Problem description
Restate the entries below in full, exactly as they read, but without pictures.

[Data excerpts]
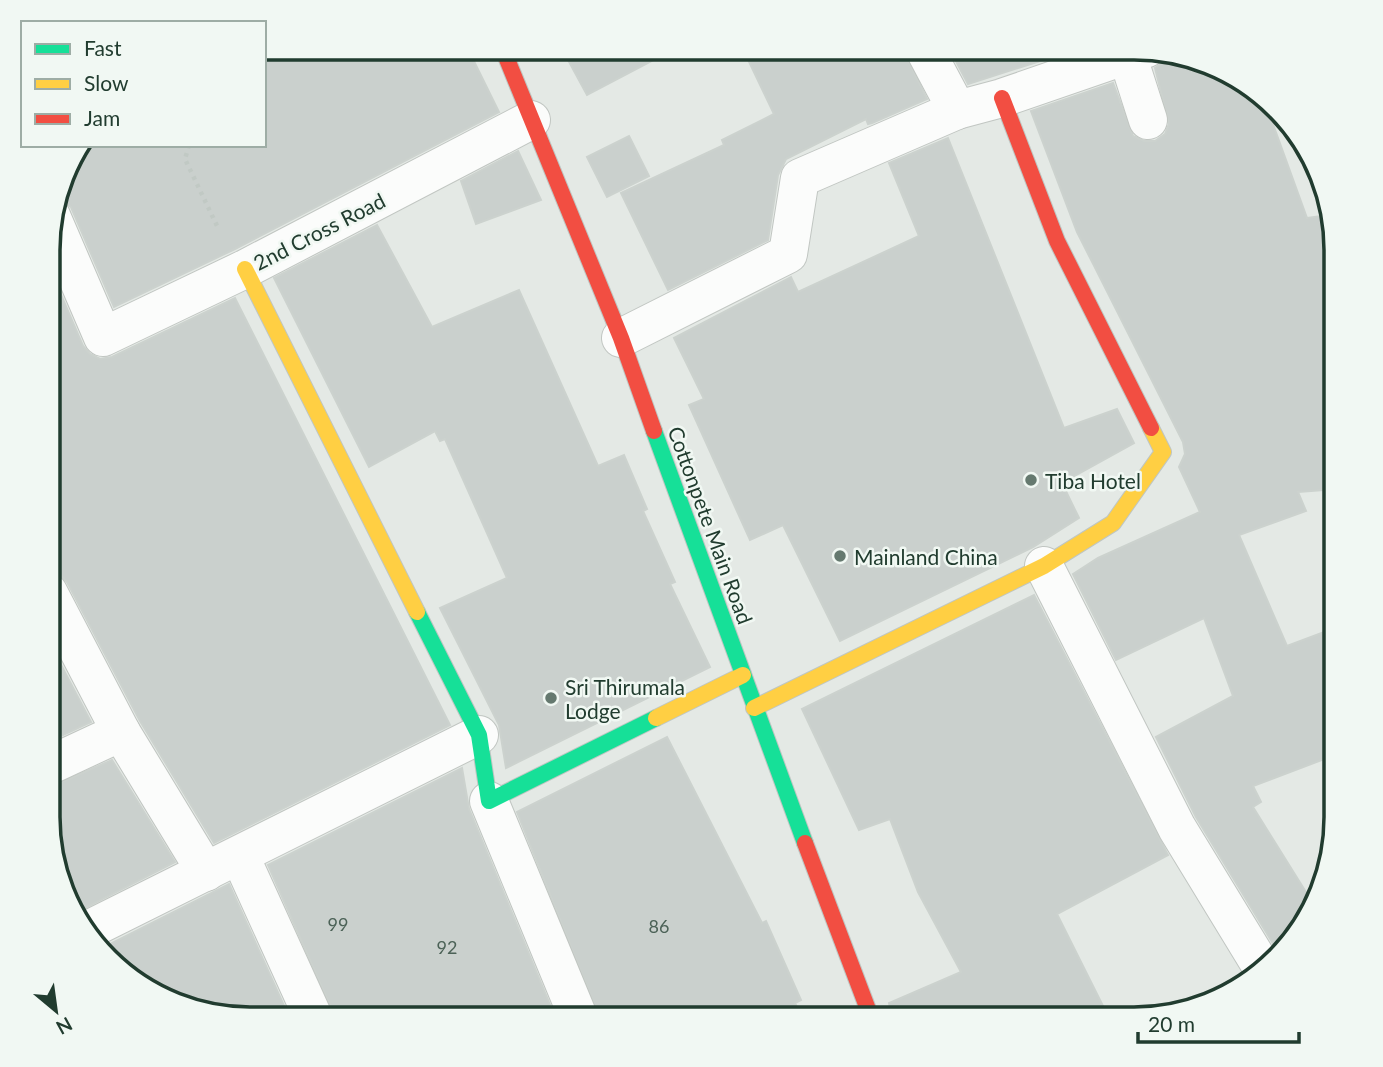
<svg xmlns="http://www.w3.org/2000/svg" width="1383" height="1067" viewBox="0 0 1383 1067" font-family="Lato,sans-serif">
	<style>
		.building { fill: #cad0cd; stroke: #ccd2ce; stroke-width: 2 }
		.lines { fill: none; stroke-linecap: round; stroke-linejoin: round }
		.street-casing { stroke: #c1c6c2; stroke-width: 40 }
		.fast-casing { stroke: #bfc6c2; stroke-width: 18 }
		.slow-casing { stroke: #bfc6c2; stroke-width: 18 }
		.jam-casing { stroke: #bfc6c2; stroke-width: 18 }
		.path { stroke: #c1c9c4; stroke-width: 4.5; stroke-dasharray: 3.5 5; stroke-linecap: butt }
		.street { stroke: #fbfcfb; stroke-width: 38 }
		.fast { stroke: #16e098; stroke-width: 16 }
		.slow { stroke: #ffcf43; stroke-width: 16 }
		.jam { stroke: #f24e42; stroke-width: 16 }
		.poi-dot { fill: #65796f; stroke: #f1f8f3; stroke-width: 2.5 }
		.labels { text-anchor: middle; dominant-baseline: central; stroke-width: 5; stroke-linejoin: round; paint-order: stroke }
		.number-label { font-size: 18px; fill: #4c6257 }
		.street-label { font-size: 21px; fill: #213c2f; stroke: #f1f8f3 }
		.poi-label { font-size: 21px; fill: #213c2f; stroke: #f1f8f3; text-anchor: start }
		.rim { fill: none; stroke: #213c2f; stroke-width: 3.5 }
	</style>
	<rect width="100%" height="100%" fill="#e4e9e5"/>
	<g class="building">
		<path d="M264,47H467L499,112L235,249L114,307L71,207L58,196L74,149L77,145H264Z"/>
		<path d="M561,47H678L587,95Z"/>
		<path d="M742,47L902,48L927,99L872,123L868,124L866,119L786,159L778,175L768,240L668,290L621,193L724,145L722,140L774,114Z"/>
		<path d="M949,48H1081L968,84Z"/>
		<path d="M1168,53L1211,62L1262,94L1307,218L1328,215L1336,249V489L1298,492L1306,511L1239,535L1287,646L1335,628V755L1253,786L1261,802L1253,807L1314,905L1280,955L1196,817L1156,737L1233,696L1204,618L1116,660L1073,574L1098,558L1200,512L1179,467L1185,454L1183,442L1077,232L1031,111L1113,83L1133,136L1144,141H1155L1165,134L1169,124L1155,68L1164,62Z"/>
		<path d="M629,136L649,176L607,197L587,157Z"/>
		<path d="M948,138L1064,428L1117,409L1134,443L1062,483L1079,518L1033,547L840,641L783,525L750,540L689,405L704,399L674,338L791,277L798,292L919,236L889,163Z"/>
		<path d="M518,151L541,200L476,224L461,181Z"/>
		<path d="M377,225L432,327L519,290L598,466L624,455L647,509L643,511L675,582L670,584L710,667L506,768L499,725L440,608L507,578L445,439L440,441L435,431L369,467L274,278Z"/>
		<path d="M49,267L83,346L90,354L100,359L112,357L235,298L450,725L214,843L140,721L67,582L59,573L48,570Z"/>
		<path d="M1034,595L1168,855L1057,914L1110,1020H893L889,1003L961,972L918,892L890,819L859,830L802,709Z"/>
		<path d="M48,640L91,722L48,742Z"/>
		<path d="M667,737L762,923L766,921L801,1000L795,1003L803,1020L600,1019L517,812Z"/>
		<path d="M112,760L175,862L73,914L68,908L48,831V788Z"/>
		<path d="M462,768L469,809L553,1012L539,1019H336L268,865Z"/>
		<path d="M229,884L290,1019H236L172,1005L116,970L100,949Z"/>
	</g>
	<g class="lines">
		<g class="street-casing">
			<g id="street">
				<path d="M924,48L957,110"/>
				<path d="M1125,48L1148,120"/>
				<path d="M51,216L103,337L245,269L531,120"/>
				<path d="M621,338L788,254L800,178L957,110L1002,98L1147,48"/>
				<path d="M1044,566L1177,828L1263,969"/>
				<path d="M48,592L121,732L206,872"/>
				<path d="M48,766L121,732"/>
				<path d="M489,801L579,1019"/>
				<path d="M240,856L314,1019"/>
				<path d="M86,931L479,735"/>
			</g>
		</g>
		<g class="fast-casing">
			<g id="fast">
				<path d="M654,431L805,843"/>
				<path d="M417,612L479,735L489,801L656,718"/>
			</g>
		</g>
		<g class="slow-casing">
			<g id="slow">
				<path d="M245,269L417,612"/>
				<path d="M754,708L1044,566L1113,523L1163,452L1151,428"/>
				<path d="M656,718L743,675"/>
			</g>
		</g>
		<g class="jam-casing">
			<g id="jam">
				<path d="M502,47L621,338L654,431"/>
				<path d="M1002,98L1057,241L1151,428"/>
				<path d="M805,843L872,1020"/>
			</g>
		</g>
		<path class="path" d="M189,145L185,159L219,230"/>
		<use href="#street" class="street"/>
		<use href="#fast" class="fast"/>
		<use href="#slow" class="slow"/>
		<use href="#jam" class="jam"/>
	</g>
	<g class="poi-dot">
		<circle cx="1031" cy="480" r="7"/>
		<circle cx="840" cy="556" r="7"/>
		<circle cx="551" cy="698" r="7"/>
	</g>
	<g class="labels">
		<g class="number-label">
			<text x="338" y="924">99</text>
			<text x="659" y="926">86</text>
			<text x="447" y="947">92</text>
		</g>
		<g class="street-label">
			<text transform="translate(319 231) rotate(-27)">2nd Cross Road</text>
			<text transform="translate(711 525) rotate(70)">Cottonpete Main Road</text>
		</g>
		<g class="poi-label">
			<text x="1045" y="480">Tiba Hotel</text>
			<text x="854" y="556">Mainland China</text>
			<text x="565" y="686">Sri Thirumala<tspan x="565" dy="24">Lodge</tspan></text>
		</g>
	</g>
	<path d="M0 0H1383V1067H0ZM250 60H1134A190 190 0 0 1 1324 250V817A190 190 0 0 1 1134 1007H250A190 190 0 0 1 60 817V250A190 190 0 0 1 250 60Z" fill="#f1f8f3" fill-rule="evenodd"/>
	<path class="rim" d="M250 60H1134A190 190 0 0 1 1324 250V817A190 190 0 0 1 1134 1007H250A190 190 0 0 1 60 817V250A190 190 0 0 1 250 60Z"/>
	<rect x="21" y="21" width="245" height="126" fill="#f1f8f3" stroke="#9eada5" stroke-width="2"/>
	<rect x="35" y="44" width="35" height="10" fill="#16e098" stroke="#9eada5" stroke-width="2"/>
	<text x="84" y="56" font-size="21" fill="#213c2f">Fast</text>
	<rect x="35" y="79" width="35" height="10" fill="#ffcf43" stroke="#9eada5" stroke-width="2"/>
	<text x="84" y="91" font-size="21" fill="#213c2f">Slow</text>
	<rect x="35" y="114" width="35" height="10" fill="#f24e42" stroke="#9eada5" stroke-width="2"/>
	<text x="84" y="126" font-size="21" fill="#213c2f">Jam</text>
	<g transform="translate(56 1011) rotate(151)" stroke="#f1f8f3" stroke-width="5" paint-order="stroke">
	<path d="M0-5L12 26L0 18L-12 26Z" fill="#213c2f"/>
	<text y="-10" font-size="19" font-weight="bold" text-anchor="middle" fill="#213c2f">N</text>
	</g>
	<path d="M1138 1032v10h161v-10" fill="none" stroke="#213c2f" stroke-width="3.5"/>
	<text x="1148" y="1032" font-size="21" fill="#213c2f" stroke="#f1f8f3" stroke-width="5" paint-order="stroke">20 m</text>
</svg>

Response
<svg xmlns="http://www.w3.org/2000/svg" width="1383" height="1067" viewBox="0 0 1383 1067" font-family="Lato,sans-serif">
	<style>
		.building { fill: #cad0cd; stroke: #ccd2ce; stroke-width: 2 }
		.lines { fill: none; stroke-linecap: round; stroke-linejoin: round }
		.street-casing { stroke: #c1c6c2; stroke-width: 40 }
		.fast-casing { stroke: #bfc6c2; stroke-width: 18 }
		.slow-casing { stroke: #bfc6c2; stroke-width: 18 }
		.jam-casing { stroke: #bfc6c2; stroke-width: 18 }
		.path { stroke: #c1c9c4; stroke-width: 4.5; stroke-dasharray: 3.5 5; stroke-linecap: butt }
		.street { stroke: #fbfcfb; stroke-width: 38 }
		.fast { stroke: #16e098; stroke-width: 16 }
		.slow { stroke: #ffcf43; stroke-width: 16 }
		.jam { stroke: #f24e42; stroke-width: 16 }
		.poi-dot { fill: #65796f; stroke: #f1f8f3; stroke-width: 2.5 }
		.labels { text-anchor: middle; dominant-baseline: central; stroke-width: 5; stroke-linejoin: round; paint-order: stroke }
		.number-label { font-size: 18px; fill: #4c6257 }
		.street-label { font-size: 21px; fill: #213c2f; stroke: #f1f8f3 }
		.poi-label { font-size: 21px; fill: #213c2f; stroke: #f1f8f3; text-anchor: start }
		.rim { fill: none; stroke: #213c2f; stroke-width: 3.5 }
	</style>
	<rect width="100%" height="100%" fill="#e4e9e5"/>
	<g class="building">
		<path d="M264,47H467L499,112L235,249L114,307L71,207L58,196L74,149L77,145H264Z"/>
		<path d="M561,47H678L587,95Z"/>
		<path d="M742,47L902,48L927,99L872,123L868,124L866,119L786,159L778,175L768,240L668,290L621,193L724,145L722,140L774,114Z"/>
		<path d="M949,48H1081L968,84Z"/>
		<path d="M1168,53L1211,62L1262,94L1307,218L1328,215L1336,249V489L1298,492L1306,511L1239,535L1287,646L1335,628V755L1253,786L1261,802L1253,807L1314,905L1280,955L1196,817L1156,737L1233,696L1204,618L1116,660L1073,574L1098,558L1200,512L1179,467L1185,454L1183,442L1077,232L1031,111L1113,83L1133,136L1144,141H1155L1165,134L1169,124L1155,68L1164,62Z"/>
		<path d="M629,136L649,176L607,197L587,157Z"/>
		<path d="M948,138L1064,428L1117,409L1134,443L1062,483L1079,518L1033,547L840,641L783,525L750,540L689,405L704,399L674,338L791,277L798,292L919,236L889,163Z"/>
		<path d="M518,151L541,200L476,224L461,181Z"/>
		<path d="M377,225L432,327L519,290L598,466L624,455L647,509L643,511L675,582L670,584L710,667L506,768L499,725L440,608L507,578L445,439L440,441L435,431L369,467L274,278Z"/>
		<path d="M49,267L83,346L90,354L100,359L112,357L235,298L450,725L214,843L140,721L67,582L59,573L48,570Z"/>
		<path d="M1034,595L1168,855L1057,914L1110,1020H893L889,1003L961,972L918,892L890,819L859,830L802,709Z"/>
		<path d="M48,640L91,722L48,742Z"/>
		<path d="M667,737L762,923L766,921L801,1000L795,1003L803,1020L600,1019L517,812Z"/>
		<path d="M112,760L175,862L73,914L68,908L48,831V788Z"/>
		<path d="M462,768L469,809L553,1012L539,1019H336L268,865Z"/>
		<path d="M229,884L290,1019H236L172,1005L116,970L100,949Z"/>
	</g>
	<g class="lines">
		<g class="street-casing">
			<g id="street">
				<path d="M924,48L957,110"/>
				<path d="M1125,48L1148,120"/>
				<path d="M51,216L103,337L245,269L531,120"/>
				<path d="M621,338L788,254L800,178L957,110L1002,98L1147,48"/>
				<path d="M1044,566L1177,828L1263,969"/>
				<path d="M48,592L121,732L206,872"/>
				<path d="M48,766L121,732"/>
				<path d="M489,801L579,1019"/>
				<path d="M240,856L314,1019"/>
				<path d="M86,931L479,735"/>
			</g>
		</g>
		<g class="fast-casing">
			<g id="fast">
				<path d="M654,431L805,843"/>
				<path d="M417,612L479,735L489,801L656,718"/>
			</g>
		</g>
		<g class="slow-casing">
			<g id="slow">
				<path d="M245,269L417,612"/>
				<path d="M754,708L1044,566L1113,523L1163,452L1151,428"/>
				<path d="M656,718L743,675"/>
			</g>
		</g>
		<g class="jam-casing">
			<g id="jam">
				<path d="M502,47L621,338L654,431"/>
				<path d="M1002,98L1057,241L1151,428"/>
				<path d="M805,843L872,1020"/>
			</g>
		</g>
		<path class="path" d="M189,145L185,159L219,230"/>
		<use href="#street" class="street"/>
		<use href="#fast" class="fast"/>
		<use href="#slow" class="slow"/>
		<use href="#jam" class="jam"/>
	</g>
	<g class="poi-dot">
		<circle cx="1031" cy="480" r="7"/>
		<circle cx="840" cy="556" r="7"/>
		<circle cx="551" cy="698" r="7"/>
	</g>
	<g class="labels">
		<g class="number-label">
			<text x="338" y="924">99</text>
			<text x="659" y="926">86</text>
			<text x="447" y="947">92</text>
		</g>
		<g class="street-label">
			<text transform="translate(319 231) rotate(-27)">2nd Cross Road</text>
			<text transform="translate(711 525) rotate(70)">Cottonpete Main Road</text>
		</g>
		<g class="poi-label">
			<text x="1045" y="480">Tiba Hotel</text>
			<text x="854" y="556">Mainland China</text>
			<text x="565" y="686">Sri Thirumala<tspan x="565" dy="24">Lodge</tspan></text>
		</g>
	</g>
	<path d="M0 0H1383V1067H0ZM250 60H1134A190 190 0 0 1 1324 250V817A190 190 0 0 1 1134 1007H250A190 190 0 0 1 60 817V250A190 190 0 0 1 250 60Z" fill="#f1f8f3" fill-rule="evenodd"/>
	<path class="rim" d="M250 60H1134A190 190 0 0 1 1324 250V817A190 190 0 0 1 1134 1007H250A190 190 0 0 1 60 817V250A190 190 0 0 1 250 60Z"/>
	<rect x="21" y="21" width="245" height="126" fill="#f1f8f3" stroke="#9eada5" stroke-width="2"/>
	<rect x="35" y="44" width="35" height="10" fill="#16e098" stroke="#9eada5" stroke-width="2"/>
	<text x="84" y="56" font-size="21" fill="#213c2f">Fast</text>
	<rect x="35" y="79" width="35" height="10" fill="#ffcf43" stroke="#9eada5" stroke-width="2"/>
	<text x="84" y="91" font-size="21" fill="#213c2f">Slow</text>
	<rect x="35" y="114" width="35" height="10" fill="#f24e42" stroke="#9eada5" stroke-width="2"/>
	<text x="84" y="126" font-size="21" fill="#213c2f">Jam</text>
	<g transform="translate(56 1011) rotate(151)" stroke="#f1f8f3" stroke-width="5" paint-order="stroke">
	<path d="M0-5L12 26L0 18L-12 26Z" fill="#213c2f"/>
	<text y="-10" font-size="19" font-weight="bold" text-anchor="middle" fill="#213c2f">N</text>
	</g>
	<path d="M1138 1032v10h161v-10" fill="none" stroke="#213c2f" stroke-width="3.5"/>
	<text x="1148" y="1032" font-size="21" fill="#213c2f" stroke="#f1f8f3" stroke-width="5" paint-order="stroke">20 m</text>
</svg>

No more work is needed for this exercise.